**SUPPLIED INFORMATION:**
────────────────────────────────────────

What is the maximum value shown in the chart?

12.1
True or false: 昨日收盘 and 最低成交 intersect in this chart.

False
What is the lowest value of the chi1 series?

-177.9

────────────────────────────────────────

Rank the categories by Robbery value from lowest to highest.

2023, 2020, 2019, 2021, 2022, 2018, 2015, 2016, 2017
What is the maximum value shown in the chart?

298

────────────────────────────────────────

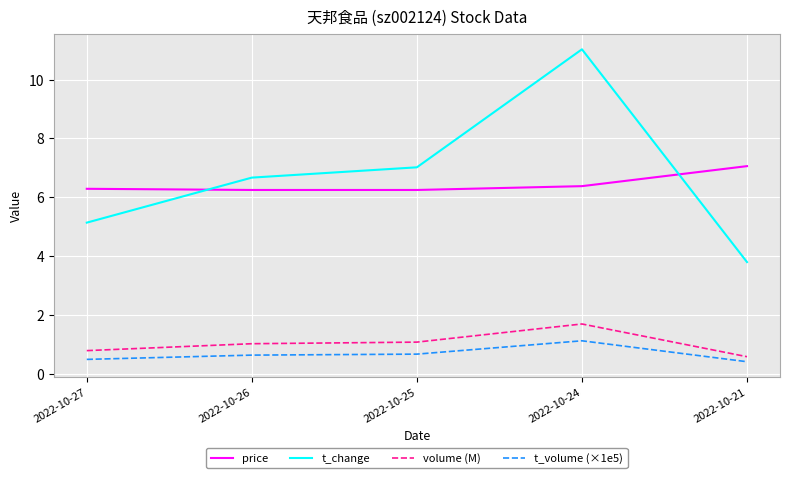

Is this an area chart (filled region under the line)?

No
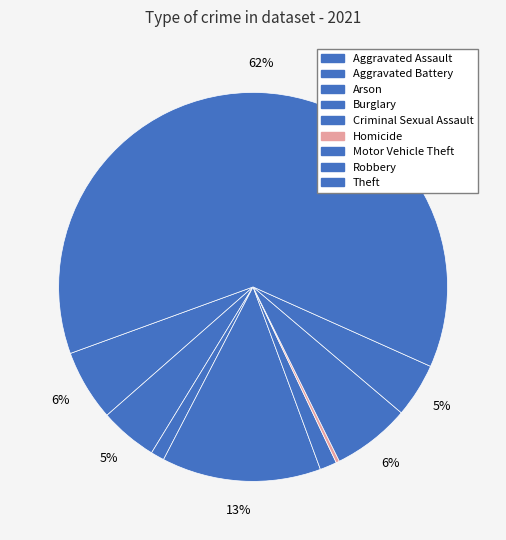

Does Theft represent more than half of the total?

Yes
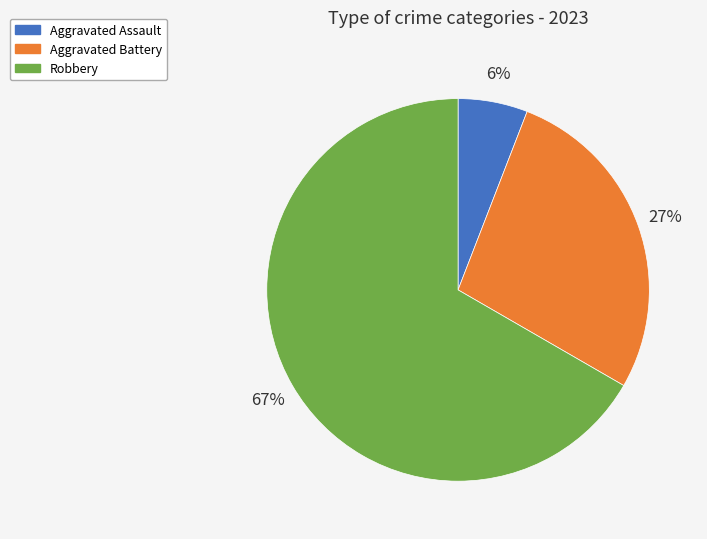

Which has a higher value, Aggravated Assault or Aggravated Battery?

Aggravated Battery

────────────────────────────────────────

From the listing above, copy each line that contains the string "this". Case counts, so a version with different capitalization doesn't match.

True or false: 昨日收盘 and 最低成交 intersect in this chart.
Is this an area chart (filled region under the line)?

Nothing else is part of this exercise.